§ **TASK STATEMENT**
Begin at the line below that holds "left eye: (1196, 618)" and end at the line that holds "left knee: (76, 181)", transcribing each line exactly and skipping any picture.

Pixel coordinate listings
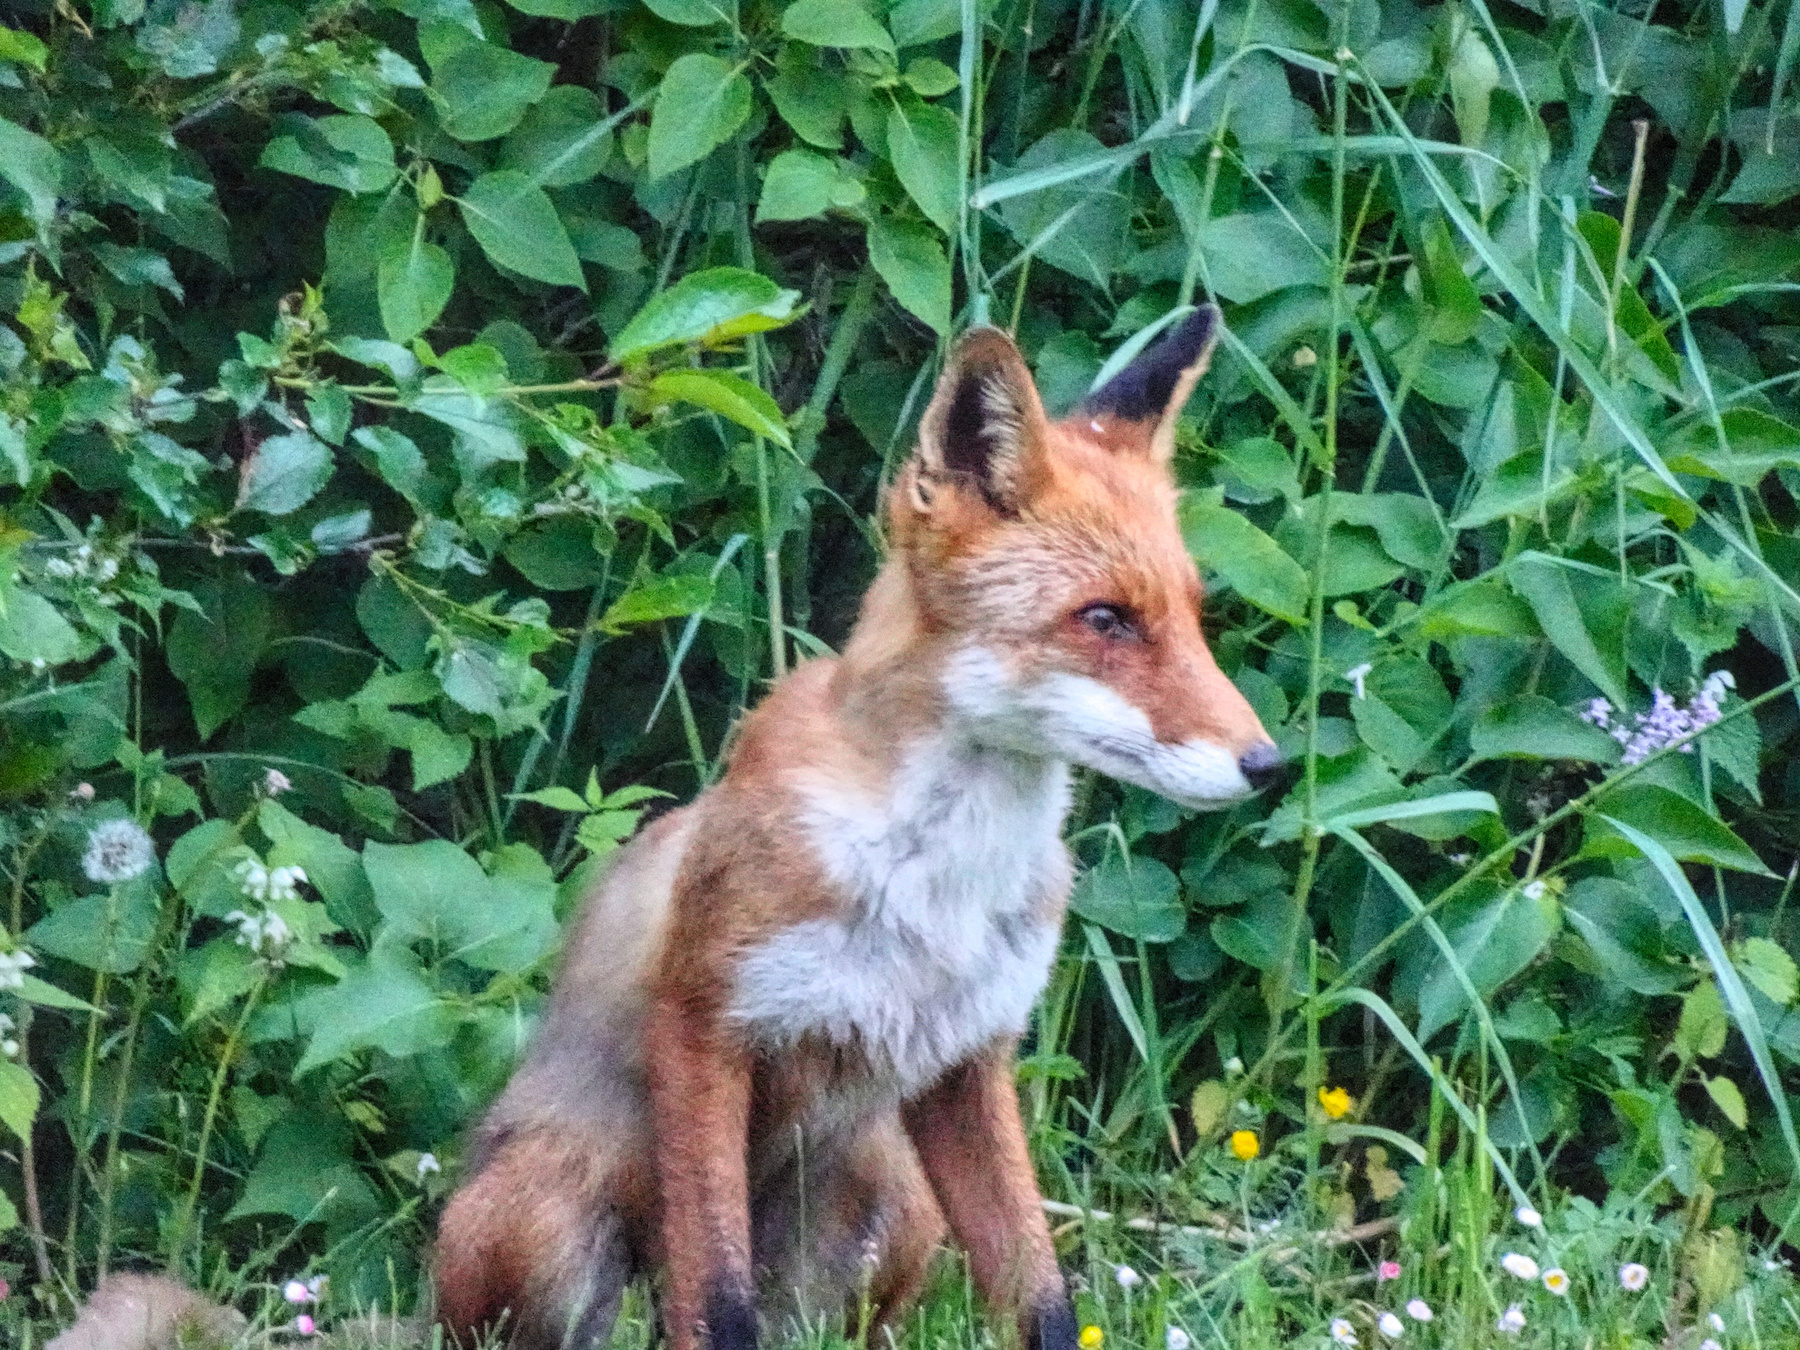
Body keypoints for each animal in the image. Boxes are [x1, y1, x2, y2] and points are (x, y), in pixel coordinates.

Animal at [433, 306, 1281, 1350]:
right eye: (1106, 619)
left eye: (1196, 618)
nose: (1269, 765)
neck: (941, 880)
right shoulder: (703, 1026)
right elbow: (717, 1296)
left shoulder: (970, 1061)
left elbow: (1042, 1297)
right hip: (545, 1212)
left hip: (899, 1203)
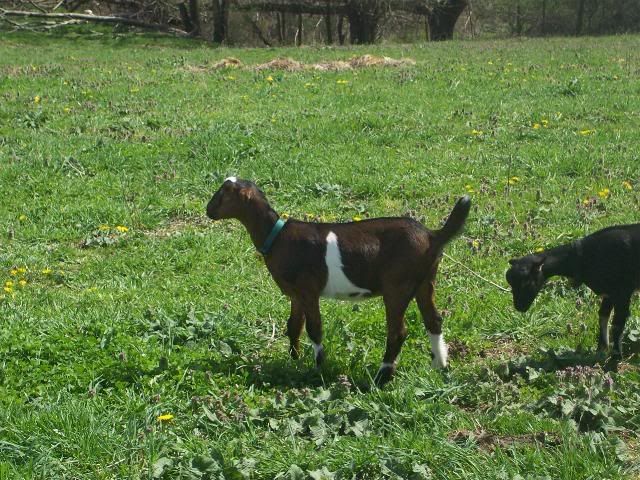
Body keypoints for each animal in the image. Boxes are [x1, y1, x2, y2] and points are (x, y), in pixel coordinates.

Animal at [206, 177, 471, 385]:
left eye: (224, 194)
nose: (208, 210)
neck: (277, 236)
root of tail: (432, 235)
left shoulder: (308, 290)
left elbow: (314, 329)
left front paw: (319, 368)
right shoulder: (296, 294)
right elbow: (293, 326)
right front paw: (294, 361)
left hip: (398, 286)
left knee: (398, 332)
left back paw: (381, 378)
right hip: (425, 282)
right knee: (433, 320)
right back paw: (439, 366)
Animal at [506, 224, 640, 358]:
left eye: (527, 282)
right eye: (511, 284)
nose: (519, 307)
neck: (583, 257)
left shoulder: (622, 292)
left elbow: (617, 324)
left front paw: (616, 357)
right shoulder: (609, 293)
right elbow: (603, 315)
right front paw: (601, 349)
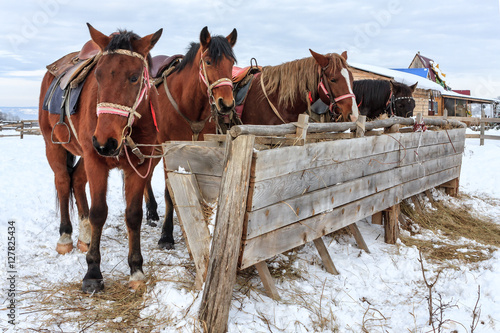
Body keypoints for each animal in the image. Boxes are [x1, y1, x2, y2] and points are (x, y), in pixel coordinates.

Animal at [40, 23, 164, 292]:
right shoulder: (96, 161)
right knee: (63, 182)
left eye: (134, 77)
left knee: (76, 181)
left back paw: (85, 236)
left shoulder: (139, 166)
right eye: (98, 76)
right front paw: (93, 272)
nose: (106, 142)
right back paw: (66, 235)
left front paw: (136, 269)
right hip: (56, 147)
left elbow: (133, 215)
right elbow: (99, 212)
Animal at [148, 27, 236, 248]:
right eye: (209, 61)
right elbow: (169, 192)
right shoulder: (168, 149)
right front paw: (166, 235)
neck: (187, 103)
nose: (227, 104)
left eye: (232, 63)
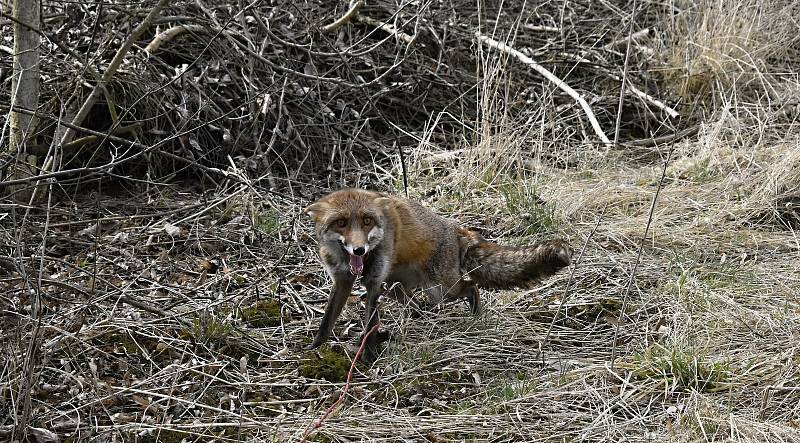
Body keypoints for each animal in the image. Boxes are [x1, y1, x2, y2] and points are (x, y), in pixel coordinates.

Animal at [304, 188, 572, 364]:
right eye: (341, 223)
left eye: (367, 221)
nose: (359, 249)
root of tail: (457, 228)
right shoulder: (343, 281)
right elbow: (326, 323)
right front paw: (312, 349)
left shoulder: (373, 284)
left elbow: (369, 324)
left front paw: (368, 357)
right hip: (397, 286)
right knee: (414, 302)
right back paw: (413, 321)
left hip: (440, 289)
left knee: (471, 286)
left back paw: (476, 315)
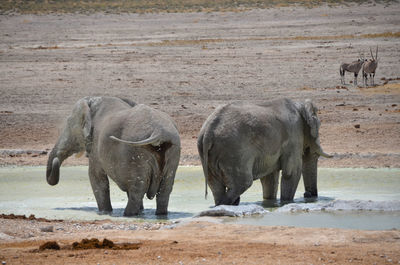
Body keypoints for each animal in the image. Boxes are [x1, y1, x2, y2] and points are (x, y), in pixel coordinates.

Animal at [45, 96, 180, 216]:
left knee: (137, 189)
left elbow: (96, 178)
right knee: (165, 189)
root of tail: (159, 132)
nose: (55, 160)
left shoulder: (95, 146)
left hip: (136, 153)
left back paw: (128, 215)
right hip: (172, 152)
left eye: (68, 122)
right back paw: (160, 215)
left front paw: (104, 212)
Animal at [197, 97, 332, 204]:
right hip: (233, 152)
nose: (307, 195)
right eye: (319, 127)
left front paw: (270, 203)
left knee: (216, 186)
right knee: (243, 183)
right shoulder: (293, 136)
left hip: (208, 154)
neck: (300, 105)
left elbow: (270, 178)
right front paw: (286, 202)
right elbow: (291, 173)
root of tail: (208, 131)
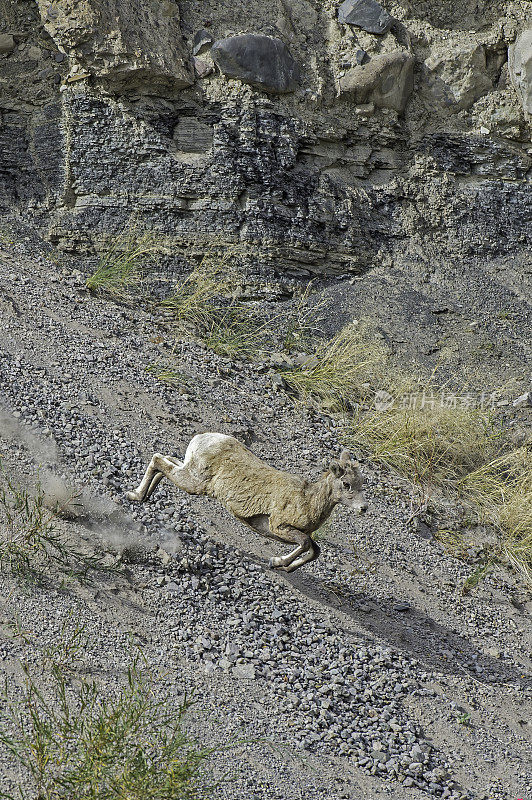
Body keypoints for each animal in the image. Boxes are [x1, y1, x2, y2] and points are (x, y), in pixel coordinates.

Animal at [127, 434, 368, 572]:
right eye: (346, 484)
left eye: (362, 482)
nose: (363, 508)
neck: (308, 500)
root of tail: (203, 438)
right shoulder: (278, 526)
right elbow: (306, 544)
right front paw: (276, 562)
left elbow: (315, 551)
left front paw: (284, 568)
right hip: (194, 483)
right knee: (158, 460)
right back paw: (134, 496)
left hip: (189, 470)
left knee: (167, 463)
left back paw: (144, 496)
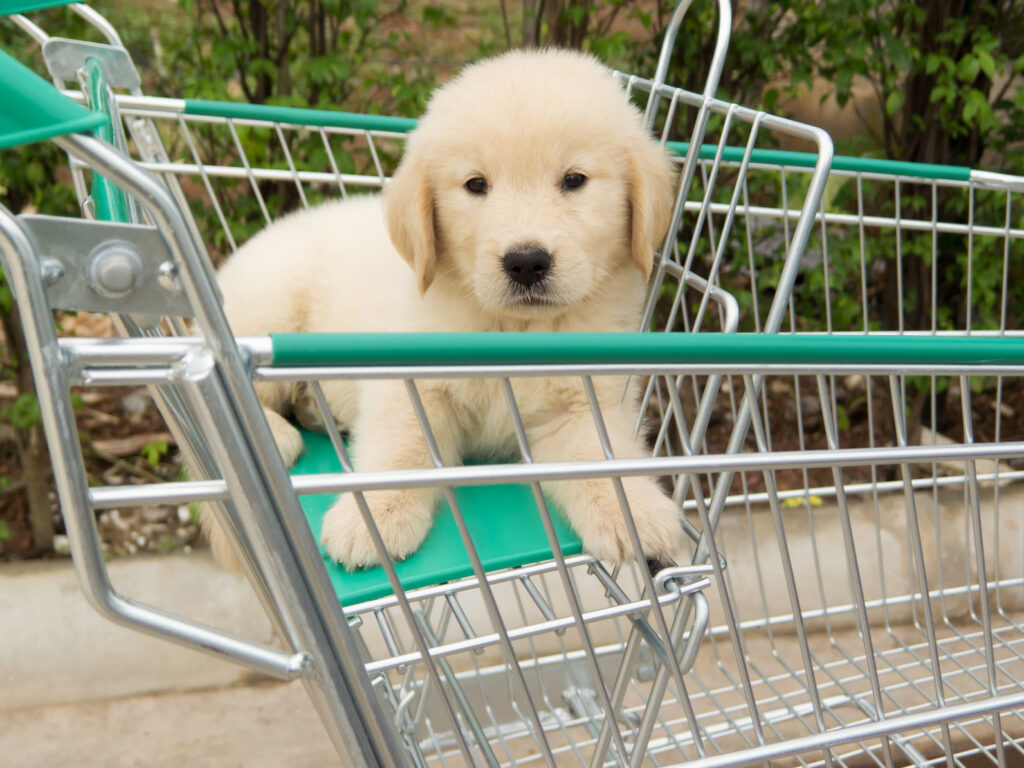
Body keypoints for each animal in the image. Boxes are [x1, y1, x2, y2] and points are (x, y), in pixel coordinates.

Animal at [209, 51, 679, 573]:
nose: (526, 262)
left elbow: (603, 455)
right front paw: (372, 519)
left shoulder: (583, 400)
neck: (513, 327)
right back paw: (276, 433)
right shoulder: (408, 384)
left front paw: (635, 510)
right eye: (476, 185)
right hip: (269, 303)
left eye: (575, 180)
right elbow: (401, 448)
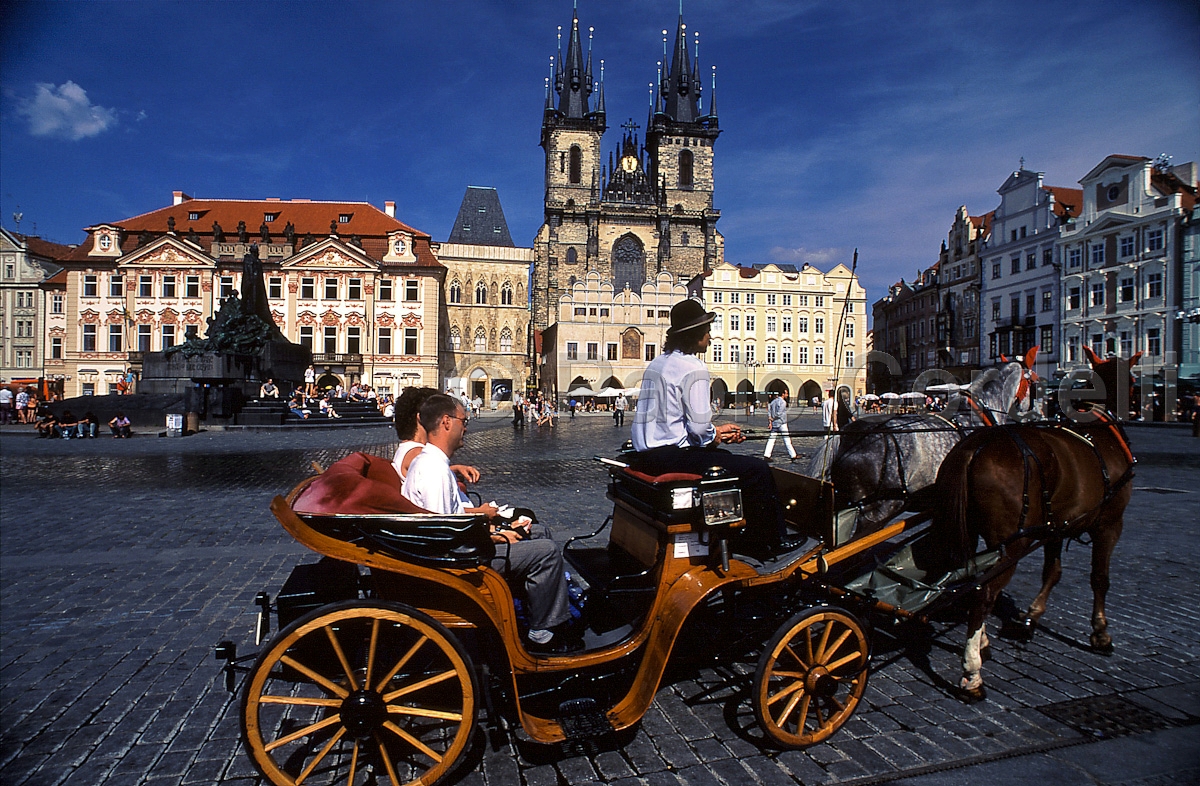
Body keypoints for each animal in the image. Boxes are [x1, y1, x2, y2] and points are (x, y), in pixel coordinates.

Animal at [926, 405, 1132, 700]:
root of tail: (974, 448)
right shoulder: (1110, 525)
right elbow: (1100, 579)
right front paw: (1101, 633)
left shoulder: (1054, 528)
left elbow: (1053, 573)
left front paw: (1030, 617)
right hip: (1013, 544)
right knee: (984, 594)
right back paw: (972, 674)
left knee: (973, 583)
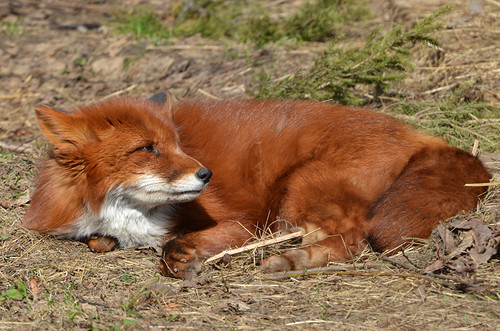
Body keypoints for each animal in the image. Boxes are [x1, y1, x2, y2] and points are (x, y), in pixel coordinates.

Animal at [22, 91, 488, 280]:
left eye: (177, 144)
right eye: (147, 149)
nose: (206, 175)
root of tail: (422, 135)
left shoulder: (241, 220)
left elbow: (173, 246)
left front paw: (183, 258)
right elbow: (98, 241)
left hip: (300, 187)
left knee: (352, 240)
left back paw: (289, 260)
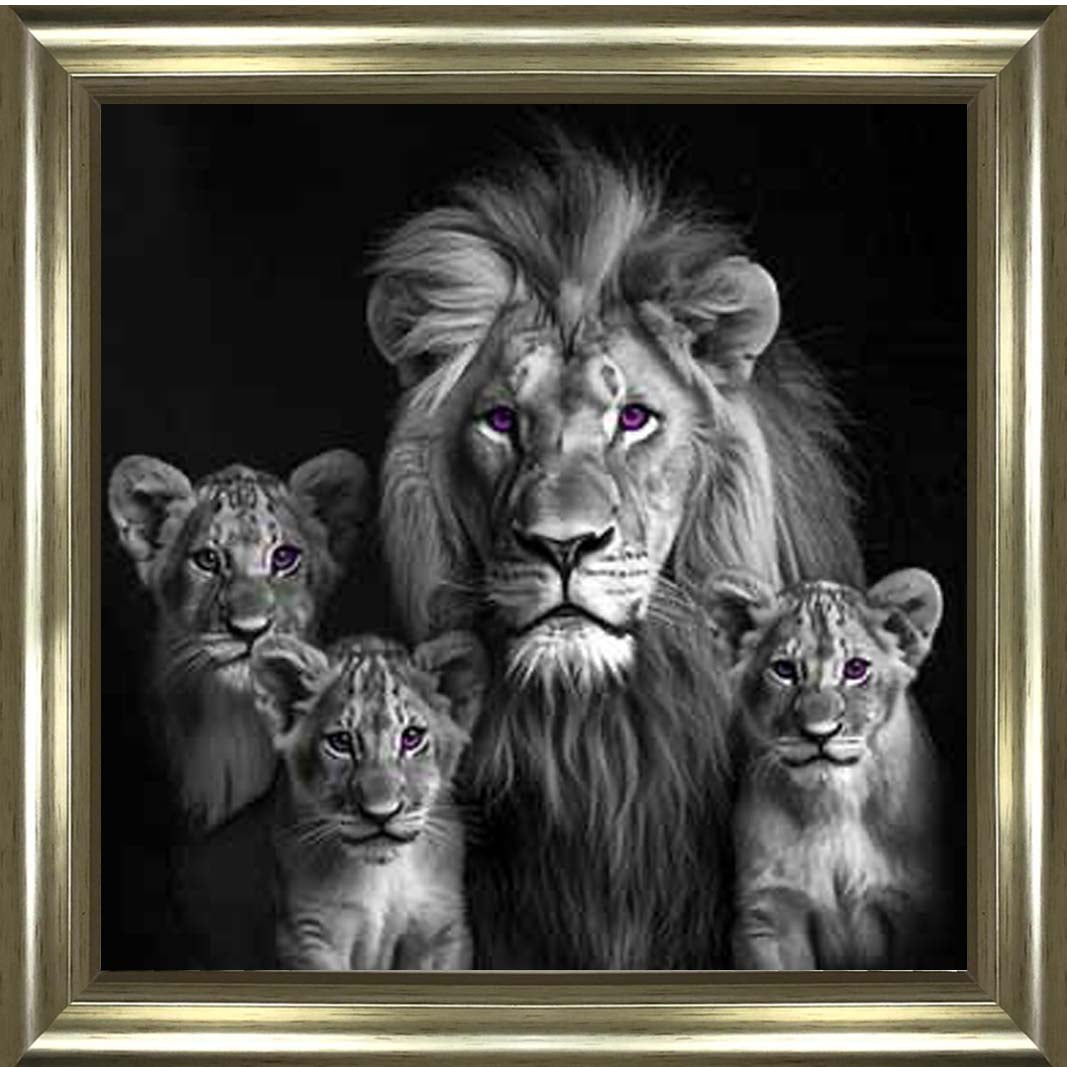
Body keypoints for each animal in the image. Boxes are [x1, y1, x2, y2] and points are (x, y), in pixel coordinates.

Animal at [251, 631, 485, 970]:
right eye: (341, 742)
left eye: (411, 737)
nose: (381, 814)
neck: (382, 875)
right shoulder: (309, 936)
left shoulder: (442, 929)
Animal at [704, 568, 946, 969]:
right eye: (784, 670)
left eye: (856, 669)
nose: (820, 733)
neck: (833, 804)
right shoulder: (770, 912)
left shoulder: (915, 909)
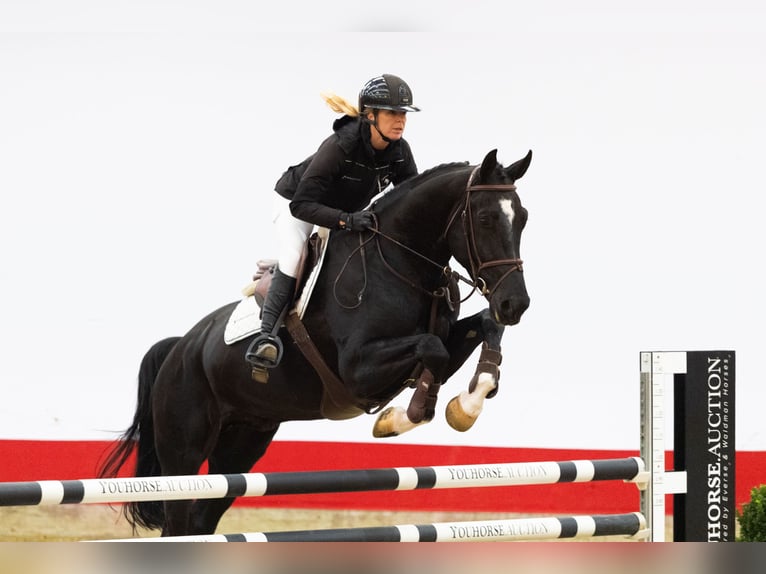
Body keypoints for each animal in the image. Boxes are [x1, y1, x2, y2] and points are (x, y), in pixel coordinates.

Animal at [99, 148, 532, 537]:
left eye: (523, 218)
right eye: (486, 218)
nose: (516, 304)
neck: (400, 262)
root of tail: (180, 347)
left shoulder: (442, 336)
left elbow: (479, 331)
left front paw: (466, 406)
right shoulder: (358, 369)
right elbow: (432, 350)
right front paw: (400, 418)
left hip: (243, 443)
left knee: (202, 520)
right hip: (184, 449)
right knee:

§ **RESPONSE FOR THIS EXERCISE**
left eye: (1196, 618)
nose: (1269, 765)
neck: (941, 880)
right shoulder: (703, 1026)
right elbow: (717, 1296)
left shoulder: (970, 1061)
left elbow: (1042, 1297)
right hip: (545, 1212)
left hip: (899, 1203)
Body keypoints for each animal in the image. Boxes are [x1, y1, x2, y2] and points are (x, y), in pixel coordinates.

Animal at [206, 177, 471, 385]:
left eye: (224, 194)
nose: (208, 210)
neck: (277, 236)
root of tail: (432, 235)
left shoulder: (308, 290)
left elbow: (314, 329)
left front paw: (319, 368)
right shoulder: (296, 294)
right elbow: (293, 326)
right front paw: (294, 361)
left hip: (398, 286)
left knee: (398, 332)
left back paw: (381, 378)
right hip: (425, 282)
right knee: (433, 320)
right back paw: (439, 366)
Animal at [506, 224, 640, 358]:
left eye: (527, 282)
right eye: (511, 284)
nose: (519, 307)
neck: (583, 257)
left shoulder: (622, 292)
left elbow: (617, 324)
left front paw: (616, 357)
right shoulder: (609, 293)
right elbow: (603, 315)
right front paw: (601, 349)
Body keypoints for each animal in the image. Boxes are [x1, y1, x2, y2] and points are (x, y), in pixel coordinates.

Animal at [40, 23, 164, 292]:
right shoulder: (96, 161)
right knee: (63, 182)
left eye: (134, 77)
left knee: (76, 181)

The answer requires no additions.